Five years ago, something wonderful happened, and I don’t mean something out of Stanley Kubrick. Dave Bowman didn’t invite me on a date and the space craft Discovery didn’t get jacked by the HAL 9000. My odyssey had nothing to do with outer space. A great reckoning, it came in the form of a memento mori—a reminder of death—that turned out to be more inspiring than terrifying.
How could I know in that moment, a moment when I lost contact, that I would regain something bigger than myself? Allow me to digress. Like many young people, thirty years ago, I longed to express myself.
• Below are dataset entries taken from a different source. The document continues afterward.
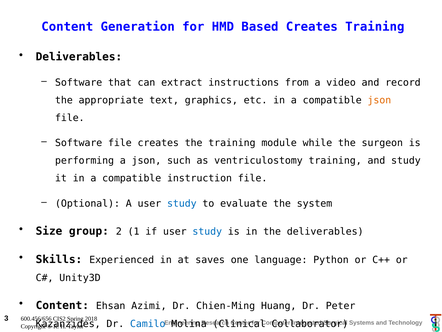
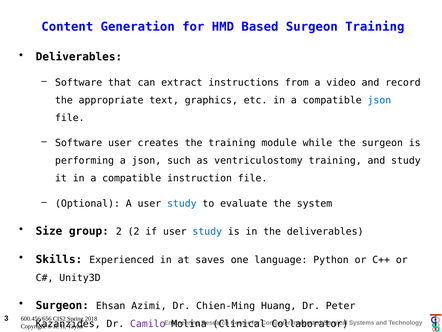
Based Creates: Creates -> Surgeon
json at (379, 100) colour: orange -> blue
Software file: file -> user
2 1: 1 -> 2
Content at (62, 305): Content -> Surgeon
Camilo colour: blue -> purple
Gloria Steinem, Margaret Atwood, Allen Ginsberg, Abbie Hoffman, and others had spent the better part of their waking hours daring us to make a difference, and we were ready to take up the challenge. Trouble was, I had nothing to say. My first foray into literary excellence *laugh loudly* was a piece called Technological Advances in Bathroom Fawcetry. A great title, it had nothing whatever to do with metal things that shoot water. It was, instead, a study in big words with a few Latin terms thrown in for style and texture, along with a million appositives just to show that I knew how to use them properly. Nothing of Technological Advances survives; I have vague recollections of burning it when I realized how pompous it actually sounded. Like ice skating, writing appeared to be something beyond my purview, and I put it away along with the blades.
And then the muse appeared, and everything changed. Like monsterpause—a condition to be endured and not recommended—the muse spoke to me from a place beyond my understanding. Couched in grief, and accompanied by a bewildering feeling that I, too, was getting closer to the finish line, the muse spoke to me in verse and I begin to transcribe.
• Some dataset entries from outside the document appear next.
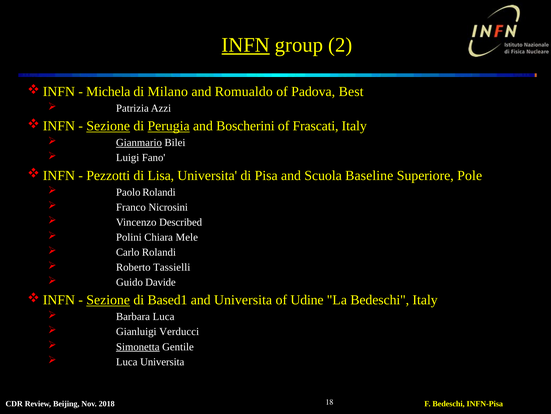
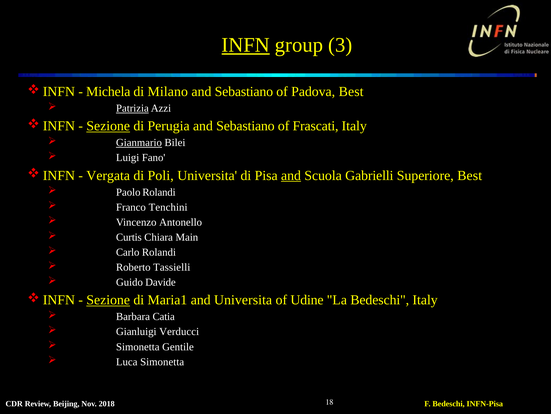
2: 2 -> 3
Romualdo at (244, 92): Romualdo -> Sebastiano
Patrizia underline: none -> present
Perugia underline: present -> none
Boscherini at (245, 126): Boscherini -> Sebastiano
Pezzotti: Pezzotti -> Vergata
Lisa: Lisa -> Poli
and at (291, 175) underline: none -> present
Baseline: Baseline -> Gabrielli
Superiore Pole: Pole -> Best
Nicrosini: Nicrosini -> Tenchini
Described: Described -> Antonello
Polini: Polini -> Curtis
Mele: Mele -> Main
Based1: Based1 -> Maria1
Barbara Luca: Luca -> Catia
Simonetta at (138, 346) underline: present -> none
Luca Universita: Universita -> Simonetta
Wonky, no? I was ashamed to admit it, but it took the death of another to start a fire. As pages filled with random thoughts, dialogue and scenes—some true, some not—I realized that I’d found what my writing teachers* call—a voice.
Loving it, learning it, making it come alive, it gave me an energy I didn’t know I had.
Yesterday, I got an e-mail from my editor. The first round of edits for Heuer Lost and Found, the first of four novels with three more to go—had arrived. I had to lie down.
Getting to “yes”—that spectacular three letter word that meant I was getting published—was a joy. Getting to “next”—the edits, locked away in my hard drive, waiting—will be even better. The finish line is moving farther away from me; in its place, a new life, and a new beginning.